Dijital değişim, Türkiye’de üst düzey yöneticiler tarafından destekleniyor. Katılımcıların %90’ı dijital değişim sürecinin liderliğinin üst düzey yöneticiler tarafından üstlenildiğini belirtiyor. Şirketlerin %40’a yakını sürece teknoloji birimleri tarafından liderlik edildiğini, %20’si ise gelecekte de bu birimlerin liderlik etmesini planladıklarını belirtiyor. Ancak, Türkiye’de dijital değişim, henüz ‘bütün bir resim’ olarak ele alınmıyor. Değişim, organizasyonel birimler içerisinde birbirinden bağımsız olarak geliştiriliyor ve yönetilen inisiyatifler çerçevesinde yürütülüyor. Şirketler münferit teknolojilere operasyonel bir odak ile yatırım yapıyorlar.

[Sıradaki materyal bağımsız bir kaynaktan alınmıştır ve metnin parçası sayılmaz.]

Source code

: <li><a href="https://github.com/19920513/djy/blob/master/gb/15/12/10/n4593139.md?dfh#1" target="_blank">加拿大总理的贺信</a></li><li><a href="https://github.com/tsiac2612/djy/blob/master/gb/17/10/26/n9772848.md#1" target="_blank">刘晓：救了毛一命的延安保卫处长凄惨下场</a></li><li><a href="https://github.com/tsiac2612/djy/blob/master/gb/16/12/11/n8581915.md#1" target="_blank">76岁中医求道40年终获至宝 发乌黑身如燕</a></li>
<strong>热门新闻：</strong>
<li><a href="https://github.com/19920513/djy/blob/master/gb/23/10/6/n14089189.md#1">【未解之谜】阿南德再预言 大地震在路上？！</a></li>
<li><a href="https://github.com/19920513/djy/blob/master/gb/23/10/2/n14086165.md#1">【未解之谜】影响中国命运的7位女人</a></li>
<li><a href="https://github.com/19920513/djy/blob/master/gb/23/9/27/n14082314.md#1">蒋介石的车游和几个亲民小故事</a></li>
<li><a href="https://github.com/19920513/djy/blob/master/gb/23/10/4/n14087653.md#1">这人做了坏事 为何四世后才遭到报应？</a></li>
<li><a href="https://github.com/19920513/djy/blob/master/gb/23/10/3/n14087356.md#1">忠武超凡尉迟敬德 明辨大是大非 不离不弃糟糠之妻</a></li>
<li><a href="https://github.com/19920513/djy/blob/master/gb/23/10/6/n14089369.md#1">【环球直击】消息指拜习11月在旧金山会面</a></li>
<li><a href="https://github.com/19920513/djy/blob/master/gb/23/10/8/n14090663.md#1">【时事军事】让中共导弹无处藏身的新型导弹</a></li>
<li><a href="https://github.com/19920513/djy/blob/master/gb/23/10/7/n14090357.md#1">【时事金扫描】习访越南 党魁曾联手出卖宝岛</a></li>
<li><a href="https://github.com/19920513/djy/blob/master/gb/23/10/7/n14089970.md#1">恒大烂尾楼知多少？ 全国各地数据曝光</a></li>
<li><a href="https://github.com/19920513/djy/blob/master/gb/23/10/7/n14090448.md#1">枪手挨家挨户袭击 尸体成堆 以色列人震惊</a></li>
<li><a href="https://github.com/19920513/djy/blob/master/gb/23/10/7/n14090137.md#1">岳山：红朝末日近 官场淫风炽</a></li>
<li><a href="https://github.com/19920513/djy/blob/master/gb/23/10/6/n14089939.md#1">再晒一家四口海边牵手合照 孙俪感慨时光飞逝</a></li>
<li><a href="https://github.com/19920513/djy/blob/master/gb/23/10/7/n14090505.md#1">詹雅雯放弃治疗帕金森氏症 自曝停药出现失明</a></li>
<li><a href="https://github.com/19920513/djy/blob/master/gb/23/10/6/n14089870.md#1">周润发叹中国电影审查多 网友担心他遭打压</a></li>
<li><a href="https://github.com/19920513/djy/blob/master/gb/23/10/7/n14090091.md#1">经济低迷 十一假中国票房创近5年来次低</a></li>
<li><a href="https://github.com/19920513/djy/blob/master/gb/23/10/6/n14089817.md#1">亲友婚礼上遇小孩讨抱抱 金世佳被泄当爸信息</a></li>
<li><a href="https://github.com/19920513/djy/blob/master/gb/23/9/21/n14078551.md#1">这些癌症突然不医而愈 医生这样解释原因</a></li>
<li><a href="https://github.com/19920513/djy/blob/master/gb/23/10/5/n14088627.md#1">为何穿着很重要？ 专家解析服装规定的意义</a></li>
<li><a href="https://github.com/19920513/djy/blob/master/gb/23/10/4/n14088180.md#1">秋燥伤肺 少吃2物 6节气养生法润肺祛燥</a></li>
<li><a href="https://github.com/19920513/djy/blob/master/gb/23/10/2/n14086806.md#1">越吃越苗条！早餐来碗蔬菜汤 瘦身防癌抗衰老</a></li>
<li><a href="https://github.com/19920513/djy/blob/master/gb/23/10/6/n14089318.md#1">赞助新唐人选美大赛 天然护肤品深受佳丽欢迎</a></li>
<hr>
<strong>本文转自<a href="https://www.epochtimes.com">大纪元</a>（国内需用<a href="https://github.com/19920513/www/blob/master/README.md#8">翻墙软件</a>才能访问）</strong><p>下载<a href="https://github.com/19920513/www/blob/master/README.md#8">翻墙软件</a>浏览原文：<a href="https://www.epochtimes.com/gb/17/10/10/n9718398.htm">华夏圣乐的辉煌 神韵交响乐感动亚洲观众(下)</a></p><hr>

Tüketici taleplerinin sektörler üzerinde farklı beklentiler yaratması sebebiyle, dijital teknolojilerin sağlaması beklenen fayda, sektörlere göre farklılaşıyor. Son tüketiciler ile doğrudan temas halindeki B2C şirketlerinin yatırım odakları, B2B şirketlerininkinden oldukça farklılaşıyor. Telekomünikasyon ve Finansal Hizmetler sektörleri dijitalleşmeyi sadece önceliklendirmekle kalmayıp yatırımlarının önemli bir bölümünü dijitalleşmeye ayırıyorlar.”

Tansu Yeğen, araştırmada elde edilen diğer bulguların, önümüzdeki dönemde hem Türkiye ekonomisi hem de Türk iş dünyası için önemli gelişmeleri beraberinde getirdiğine işaret ettiğini de sözlerine ekledi: “Şirketlerin cirolarının yüzde kaçının e-ticaret, mobil uygulamalar gibi dijital kanallardan geldiğini gösteren Dijital Kanallardan Gelen Ciro Yüzdesi’ne baktığımızda, katılımcılar için ciro yüzdesi ortalaması %11 olarak ortaya çıkıyor. Dijital stratejinin net ve anlaşılır olmasına ilişkin gösterge niteliğindeki Net Dijital Strateji’ye baktığımızda ise katılımcıların %54’ünün ‘dijital stratejinin net ve anlaşılır olması’ ifadesine katıldıklarını görüyoruz.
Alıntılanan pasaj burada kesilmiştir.